Over the past year I've been inundated with calls from consultants available and eager to help our agency soar to unbelievable heights of success. Many of them are advertising veterans with impressive tales of accounts won, agencies transformed and fortunes made. As seductive as these stories might be, I'm skeptical that most of these consultants can deliver on their promise of transformation. There's much good to be had, but also reason for caution before signing on the dotted line.
I still remember my first engagement with an agency consultant. We had reached one of those agency inflection points at which we were starting to grow and couldn't get out of our own way. Like a miracle, a letter landed on my desk with an offer too good to be true. The consultant, who claimed to have reorganized and "fixed" one of the biggest agencies in town, was striking out on her own and offering to help young agencies like ours improve our performance, and in general, start acting like adults. She got rave reviews and after a couple of inspiring meetings, we agreed to work on an engagement.
What stands out in my mind is the clipboard, which our consultant carried everywhere and on which she took detailed notes about everything we said. Step one was to interview almost everyone in the agency. I knew we had our problems, but she uncovered problems that I didn't know existed. For all this effort, at the end of three months I had a new organizational chart and the outline for a team structure that I still don't understand. None of her recommendations stuck, and we returned to business as usual.
To be fair to her, I was young and naïve and probably did a poor job setting expectations. Since then, I've worked with a dozen consultants on all manner of agency business: human resources, finances, recruitment, new business and operations. A few of these initiatives have been disastrous. For example, one consultant seemed to manufacture one crisis after another and suggested I fire half the staff. Just as many consultants have been immensely rewarding and helped us break through to the next level.
For example, Andrea Edwards from Swift River Associates helped us create a new performance management system that linked our business goals with our employees' individual goals. She supported our management team as we adopted this new program and made sure that we gave people the training resources they needed to succeed in their jobs.
Notice that the operative word here is acted and not advised. She didn't tell us what to do; she led us to get the work done. Before she left, we had a tangible program that is still operating several years later.

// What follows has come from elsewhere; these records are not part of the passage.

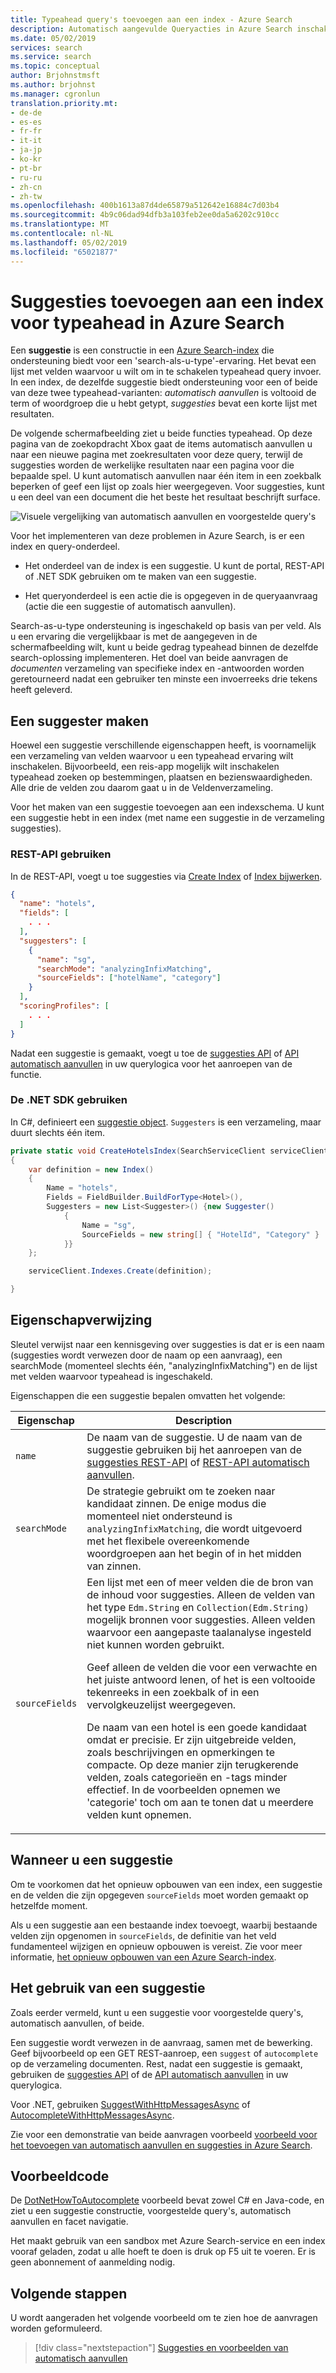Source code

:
 ```yaml
---
title: Typeahead query's toevoegen aan een index - Azure Search
description: Automatisch aangevulde Queryacties in Azure Search inschakelen door het maken van suggesties en aanvragen die aanroepen van automatisch aanvullen of autosuggested querytermen formuleren.
ms.date: 05/02/2019
services: search
ms.service: search
ms.topic: conceptual
author: Brjohnstmsft
ms.author: brjohnst
ms.manager: cgronlun
translation.priority.mt:
- de-de
- es-es
- fr-fr
- it-it
- ja-jp
- ko-kr
- pt-br
- ru-ru
- zh-cn
- zh-tw
ms.openlocfilehash: 400b1613a87d4de65879a512642e16884c7d03b4
ms.sourcegitcommit: 4b9c06dad94dfb3a103feb2ee0da5a6202c910cc
ms.translationtype: MT
ms.contentlocale: nl-NL
ms.lasthandoff: 05/02/2019
ms.locfileid: "65021877"
---
```

# <a name="add-suggesters-to-an-index-for-typeahead-in-azure-search"></a>Suggesties toevoegen aan een index voor typeahead in Azure Search

Een **suggestie** is een constructie in een [Azure Search-index](search-what-is-an-index.md) die ondersteuning biedt voor een 'search-als-u-type'-ervaring. Het bevat een lijst met velden waarvoor u wilt om in te schakelen typeahead query invoer. In een index, de dezelfde suggestie biedt ondersteuning voor een of beide van deze twee typeahead-varianten: *automatisch aanvullen* is voltooid de term of woordgroep die u hebt getypt, *suggesties* bevat een korte lijst met resultaten. 

De volgende schermafbeelding ziet u beide functies typeahead. Op deze pagina van de zoekopdracht Xbox gaat de items automatisch aanvullen u naar een nieuwe pagina met zoekresultaten voor deze query, terwijl de suggesties worden de werkelijke resultaten naar een pagina voor die bepaalde spel. U kunt automatisch aanvullen naar één item in een zoekbalk beperken of geef een lijst op zoals hier weergegeven. Voor suggesties, kunt u een deel van een document die het beste het resultaat beschrijft surface.

![Visuele vergelijking van automatisch aanvullen en voorgestelde query's](./media/index-add-suggesters/visual-comparison-suggest-complete.png "visuele vergelijking van automatisch aanvullen en voorgestelde query's")

Voor het implementeren van deze problemen in Azure Search, is er een index en query-onderdeel. 

+ Het onderdeel van de index is een suggestie. U kunt de portal, REST-API of .NET SDK gebruiken om te maken van een suggestie. 

+ Het queryonderdeel is een actie die is opgegeven in de queryaanvraag (actie die een suggestie of automatisch aanvullen). 

Search-as-u-type ondersteuning is ingeschakeld op basis van per veld. Als u een ervaring die vergelijkbaar is met de aangegeven in de schermafbeelding wilt, kunt u beide gedrag typeahead binnen de dezelfde search-oplossing implementeren. Het doel van beide aanvragen de *documenten* verzameling van specifieke index en -antwoorden worden geretourneerd nadat een gebruiker ten minste een invoerreeks drie tekens heeft geleverd.

## <a name="create-a-suggester"></a>Een suggester maken

Hoewel een suggestie verschillende eigenschappen heeft, is voornamelijk een verzameling van velden waarvoor u een typeahead ervaring wilt inschakelen. Bijvoorbeeld, een reis-app mogelijk wilt inschakelen typeahead zoeken op bestemmingen, plaatsen en bezienswaardigheden. Alle drie de velden zou daarom gaat u in de Veldenverzameling.

Voor het maken van een suggestie toevoegen aan een indexschema. U kunt een suggestie hebt in een index (met name een suggestie in de verzameling suggesties). 

### <a name="use-the-rest-api"></a>REST-API gebruiken

In de REST-API, voegt u toe suggesties via [Create Index](https://docs.microsoft.com/rest/api/searchservice/create-index) of [Index bijwerken](https://docs.microsoft.com/rest/api/searchservice/update-index). 

  ```json
  {
    "name": "hotels",
    "fields": [
      . . .
    ],
    "suggesters": [
      {
        "name": "sg",
        "searchMode": "analyzingInfixMatching",
        "sourceFields": ["hotelName", "category"]
      }
    ],
    "scoringProfiles": [
      . . .
    ]
  }
  ```
Nadat een suggestie is gemaakt, voegt u toe de [suggesties API](https://docs.microsoft.com/rest/api/searchservice/suggestions) of [API automatisch aanvullen](https://docs.microsoft.com/rest/api/searchservice/autocomplete) in uw querylogica voor het aanroepen van de functie.

### <a name="use-the-net-sdk"></a>De .NET SDK gebruiken

In C#, definieert een [suggestie object](https://docs.microsoft.com/dotnet/api/microsoft.azure.search.models.suggester?view=azure-dotnet). `Suggesters` is een verzameling, maar duurt slechts één item. 

```csharp
private static void CreateHotelsIndex(SearchServiceClient serviceClient)
{
    var definition = new Index()
    {
        Name = "hotels",
        Fields = FieldBuilder.BuildForType<Hotel>(),
        Suggesters = new List<Suggester>() {new Suggester()
            {
                Name = "sg",
                SourceFields = new string[] { "HotelId", "Category" }
            }}
    };

    serviceClient.Indexes.Create(definition);

}
```

## <a name="property-reference"></a>Eigenschapverwijzing

Sleutel verwijst naar een kennisgeving over suggesties is dat er is een naam (suggesties wordt verwezen door de naam op een aanvraag), een searchMode (momenteel slechts één, "analyzingInfixMatching") en de lijst met velden waarvoor typeahead is ingeschakeld. 

Eigenschappen die een suggestie bepalen omvatten het volgende:

|Eigenschap      |Description      |
|--------------|-----------------|
|`name`        |De naam van de suggestie. U de naam van de suggestie gebruiken bij het aanroepen van de [suggesties REST-API](https://docs.microsoft.com/rest/api/searchservice/suggestions) of [REST-API automatisch aanvullen](https://docs.microsoft.com/rest/api/searchservice/autocomplete).|
|`searchMode`  |De strategie gebruikt om te zoeken naar kandidaat zinnen. De enige modus die momenteel niet ondersteund is `analyzingInfixMatching`, die wordt uitgevoerd met het flexibele overeenkomende woordgroepen aan het begin of in het midden van zinnen.|
|`sourceFields`|Een lijst met een of meer velden die de bron van de inhoud voor suggesties. Alleen de velden van het type `Edm.String` en `Collection(Edm.String)` mogelijk bronnen voor suggesties. Alleen velden waarvoor een aangepaste taalanalyse ingesteld niet kunnen worden gebruikt.<p/>Geef alleen de velden die voor een verwachte en het juiste antwoord lenen, of het is een voltooide tekenreeks in een zoekbalk of in een vervolgkeuzelijst weergegeven.<p/>De naam van een hotel is een goede kandidaat omdat er precisie. Er zijn uitgebreide velden, zoals beschrijvingen en opmerkingen te compacte. Op deze manier zijn terugkerende velden, zoals categorieën en -tags minder effectief. In de voorbeelden opnemen we 'categorie' toch om aan te tonen dat u meerdere velden kunt opnemen. |

## <a name="when-to-create-a-suggester"></a>Wanneer u een suggestie

Om te voorkomen dat het opnieuw opbouwen van een index, een suggestie en de velden die zijn opgegeven `sourceFields` moet worden gemaakt op hetzelfde moment.

Als u een suggestie aan een bestaande index toevoegt, waarbij bestaande velden zijn opgenomen in `sourceFields`, de definitie van het veld fundamenteel wijzigen en opnieuw opbouwen is vereist. Zie voor meer informatie, [het opnieuw opbouwen van een Azure Search-index](search-howto-reindex.md).

## <a name="how-to-use-a-suggester"></a>Het gebruik van een suggestie

Zoals eerder vermeld, kunt u een suggestie voor voorgestelde query's, automatisch aanvullen, of beide. 

Een suggestie wordt verwezen in de aanvraag, samen met de bewerking. Geef bijvoorbeeld op een GET REST-aanroep, een `suggest` of `autocomplete` op de verzameling documenten. Rest, nadat een suggestie is gemaakt, gebruiken de [suggesties API](https://docs.microsoft.com/rest/api/searchservice/suggestions) of de [API automatisch aanvullen](https://docs.microsoft.com/rest/api/searchservice/autocomplete) in uw querylogica.

Voor .NET, gebruiken [SuggestWithHttpMessagesAsync](https://docs.microsoft.com/dotnet/api/microsoft.azure.search.idocumentsoperations.suggestwithhttpmessagesasync?view=azure-dotnet-preview) of [AutocompleteWithHttpMessagesAsync](https://docs.microsoft.com/dotnet/api/microsoft.azure.search.idocumentsoperations.autocompletewithhttpmessagesasync?view=azure-dotnet-preview&viewFallbackFrom=azure-dotnet).

Zie voor een demonstratie van beide aanvragen voorbeeld [voorbeeld voor het toevoegen van automatisch aanvullen en suggesties in Azure Search](search-autocomplete-tutorial.md).

## <a name="sample-code"></a>Voorbeeldcode

De [DotNetHowToAutocomplete](https://github.com/Azure-Samples/search-dotnet-getting-started/tree/master/DotNetHowToAutocomplete) voorbeeld bevat zowel C# en Java-code, en ziet u een suggestie constructie, voorgestelde query's, automatisch aanvullen en facet navigatie. 

Het maakt gebruik van een sandbox met Azure Search-service en een index vooraf geladen, zodat u alle hoeft te doen is druk op F5 uit te voeren. Er is geen abonnement of aanmelding nodig.

## <a name="next-steps"></a>Volgende stappen

U wordt aangeraden het volgende voorbeeld om te zien hoe de aanvragen worden geformuleerd.

> [!div class="nextstepaction"]
> [Suggesties en voorbeelden van automatisch aanvullen](search-autocomplete-tutorial.md)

Jeff Arnold is another success story. When we were trying to acquire an agency, the word on the street was that Jeff was a skilled dealmaker. His first piece of advice was to scrap the acquisition. He didn't think we were ready. He then proceeded to help us build out a management team, introduce a formal business planning process, and put financial reporting in place that improved our profitability. When we asked Jeff to remain as an advisor, he wanted operational responsibility and continues to act as our consulting CFO.
I favor the consultant who does real work, side by side with the management team. If all you want is someone's advice, you should be able to get that for a nice lunch. However, before spending good money on a consultant, I would make the following recommendations:
Start with a practical, addressable problem, like developing an annual plan, streamlining digital operations or implementing a marketing automation system. Hiring a consultant to tackle something as vague as agency profitability or efficiency is an invitation to pick your pockets.
Don't ask the cook to cut your hair. Most consultants will try to cross-sell their service, but be wary. The person with HR expertise probably can't solve your marketing problems.
Most consultants will want to go through an information-gathering phase. They will want to interview people, review processes and sit in on management meetings. Limit it. Getting up to speed shouldn't consume more than 10% to 20% of your investment.
Buy a deliverable that you can use. A presentation or a report with a series of recommendations may be interesting but probably won't lead to direct action. Before the consultant says goodbye, you should be able to point to a notable change to the agency and the first phase of implementation should be underway.
In case the irony is lost on any of us, these are the same kind of concerns and questions that our clients ask about their advertising agencies. And hopefully we hold ourselves to equally high standards.